Problem requirements: Copy all the entries below exactly, but not the pictures.

Exercise input:

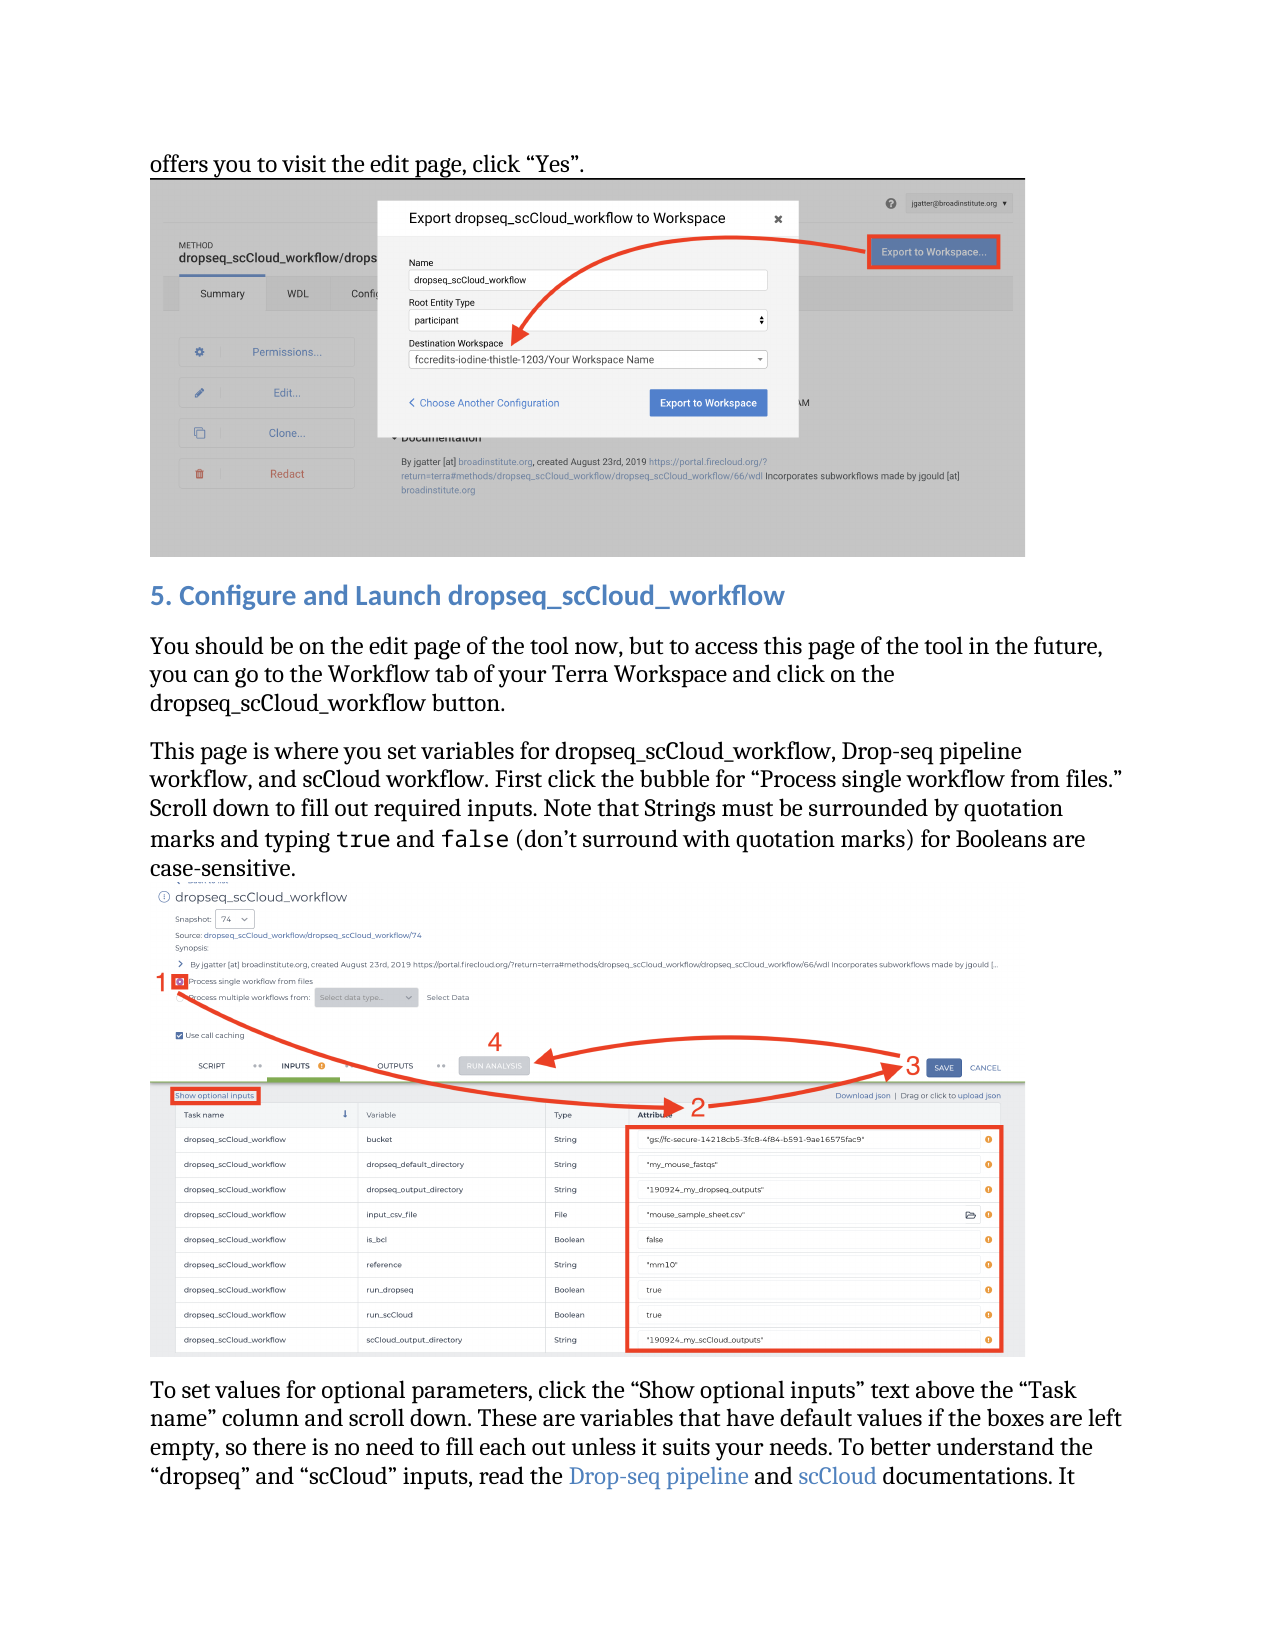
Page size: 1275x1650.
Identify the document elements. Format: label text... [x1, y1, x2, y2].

subtitle 5. Configure and Launch dropseq_scCloud_workflow [150, 577, 1125, 613]
text This page is where you set variables for dropseq_scCloud_workflow, Drop-seq pipeline workflow, and scCloud workflow. First click the bubble for “Process single workflow from files.” Scroll down to fill out required inputs. Note that Strings must be surrounded by quotation marks and typing true and false (don’t surround with quotation marks) for Booleans are case-sensitive. [150, 737, 1125, 1357]
picture [150, 882, 1025, 1357]
text You should be on the edit page of the tool now, but to access this page of the tool in the future, you can go to the Workflow tab of your Terra Workspace and click on the dropseq_scCloud_workflow button. [150, 632, 1125, 718]
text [150, 150, 1125, 556]
picture [150, 178, 1025, 557]
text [150, 1376, 1125, 1491]
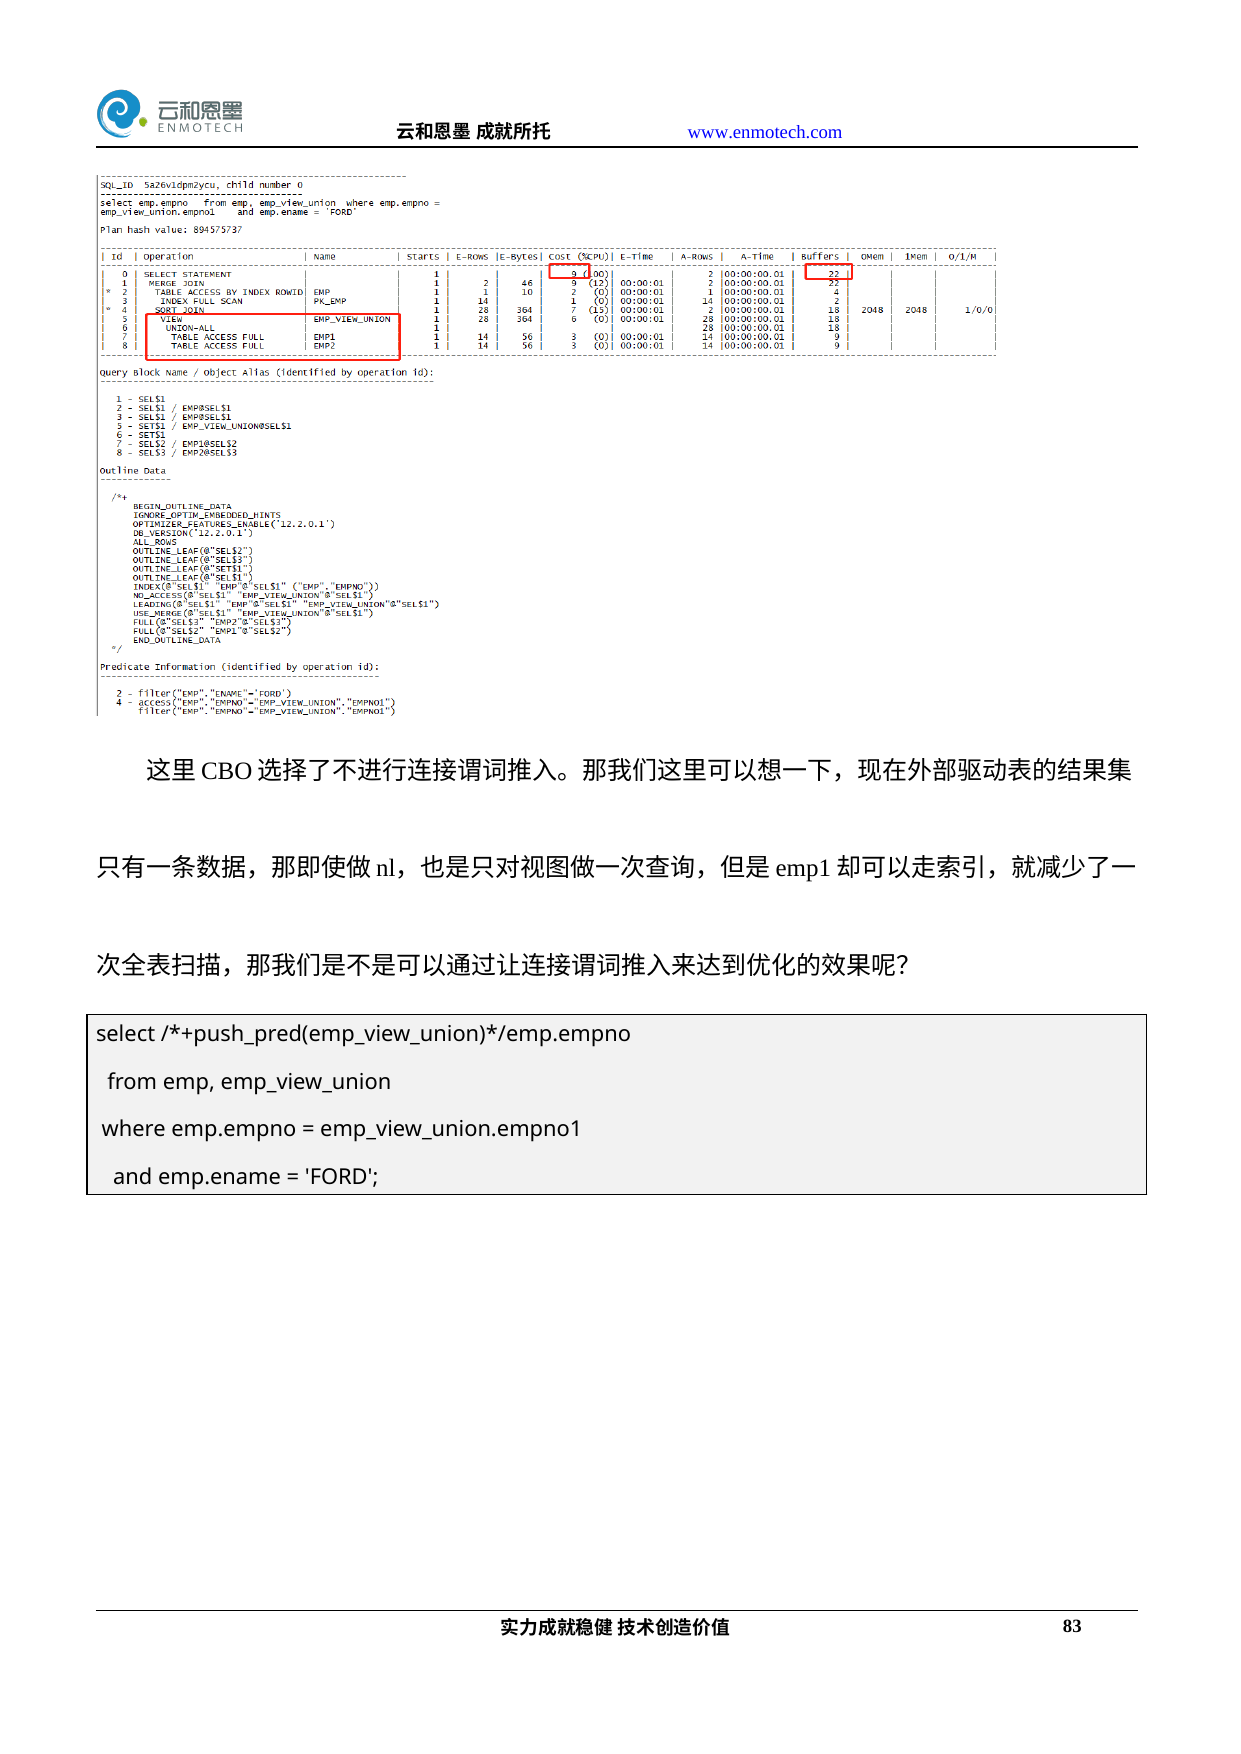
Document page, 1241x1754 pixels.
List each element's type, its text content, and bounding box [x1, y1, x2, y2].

text select /*+push_pred(emp_view_union)*/emp.empno [88, 1015, 1146, 1049]
text and emp.ename = 'FORD'; [88, 1156, 1146, 1194]
picture [95, 88, 245, 139]
text 这里CBO选择了不进行连接谓词推入。那我们这里可以想一下，现在外部驱动表的结果集只有一条数据，那即使做nl，也是只对视图做一次查询，但是emp1却可以走索引，就减少了一次全表扫描，那我们是不是可以通过让连接谓词推入来达到优化的效果呢？ [96, 736, 1138, 996]
picture [95, 175, 996, 716]
text from emp, emp_view_union [88, 1061, 1146, 1097]
text where emp.empno = emp_view_union.empno1 [88, 1109, 1146, 1144]
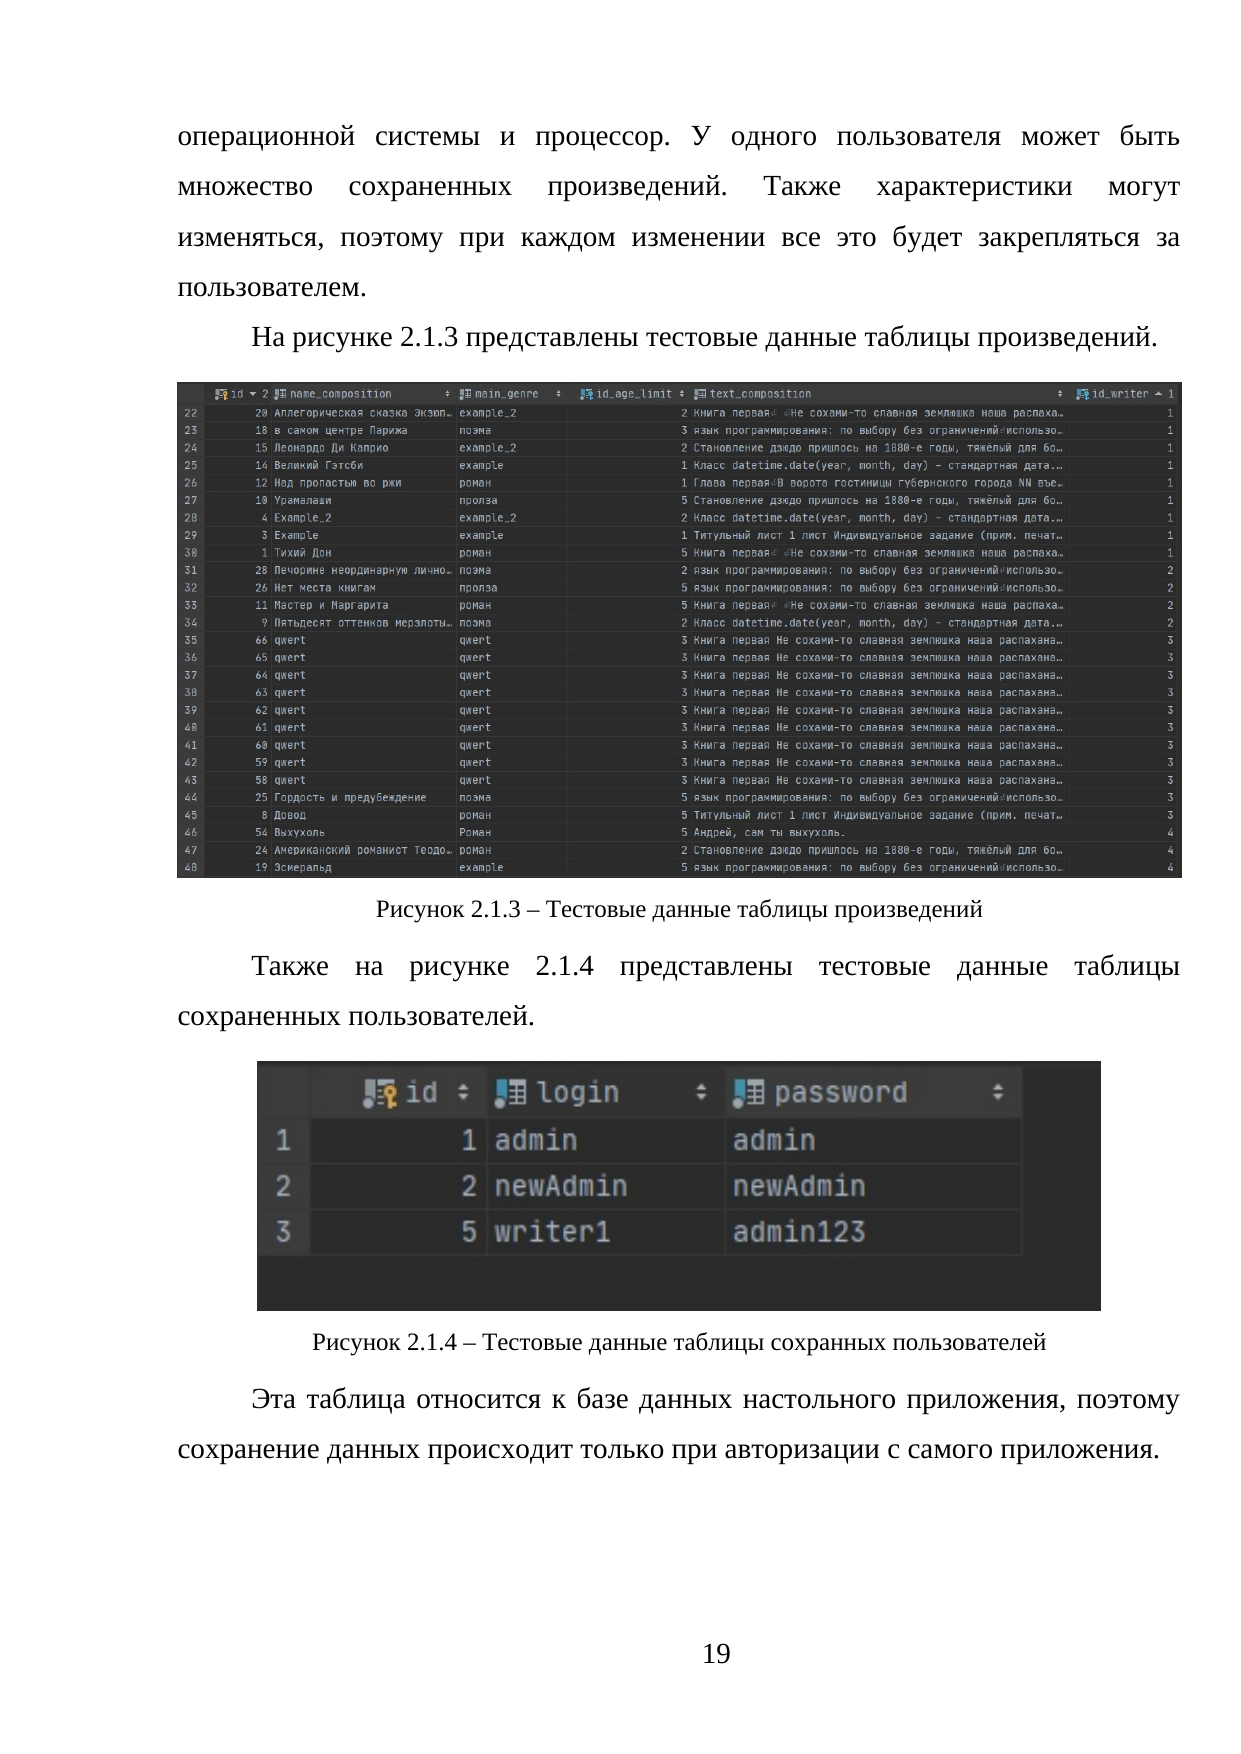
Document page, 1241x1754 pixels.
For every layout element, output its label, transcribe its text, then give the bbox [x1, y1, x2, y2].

picture [177, 382, 1182, 878]
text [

Your response:
Page size: 1275x1650.
Identify the document elements. Format: label text... [x1, y1, x2, y2].

subtitle 5. Configure and Launch dropseq_scCloud_workflow [150, 577, 1125, 613]
text This page is where you set variables for dropseq_scCloud_workflow, Drop-seq pipeline workflow, and scCloud workflow. First click the bubble for “Process single workflow from files.” Scroll down to fill out required inputs. Note that Strings must be surrounded by quotation marks and typing true and false (don’t surround with quotation marks) for Booleans are case-sensitive. [150, 737, 1125, 1357]
picture [150, 882, 1025, 1357]
text You should be on the edit page of the tool now, but to access this page of the tool in the future, you can go to the Workflow tab of your Terra Workspace and click on the dropseq_scCloud_workflow button. [150, 632, 1125, 718]
text [150, 150, 1125, 556]
picture [150, 178, 1025, 557]
text [150, 1376, 1125, 1491]
Document page, 1241x1754 pixels.
List each element's type, its text content, and bounding box [x1, y1, x2, y2].

text select /*+push_pred(emp_view_union)*/emp.empno [88, 1015, 1146, 1049]
text and emp.ename = 'FORD'; [88, 1156, 1146, 1194]
picture [95, 88, 245, 139]
text 这里CBO选择了不进行连接谓词推入。那我们这里可以想一下，现在外部驱动表的结果集只有一条数据，那即使做nl，也是只对视图做一次查询，但是emp1却可以走索引，就减少了一次全表扫描，那我们是不是可以通过让连接谓词推入来达到优化的效果呢？ [96, 736, 1138, 996]
picture [95, 175, 996, 716]
text from emp, emp_view_union [88, 1061, 1146, 1097]
text where emp.empno = emp_view_union.empno1 [88, 1109, 1146, 1144]
Document page, 1241x1754 pixels.
For every layout element, output its label, transcribe its text, then give the bbox [x1, y1, x2, y2].

picture [177, 382, 1182, 878]
text [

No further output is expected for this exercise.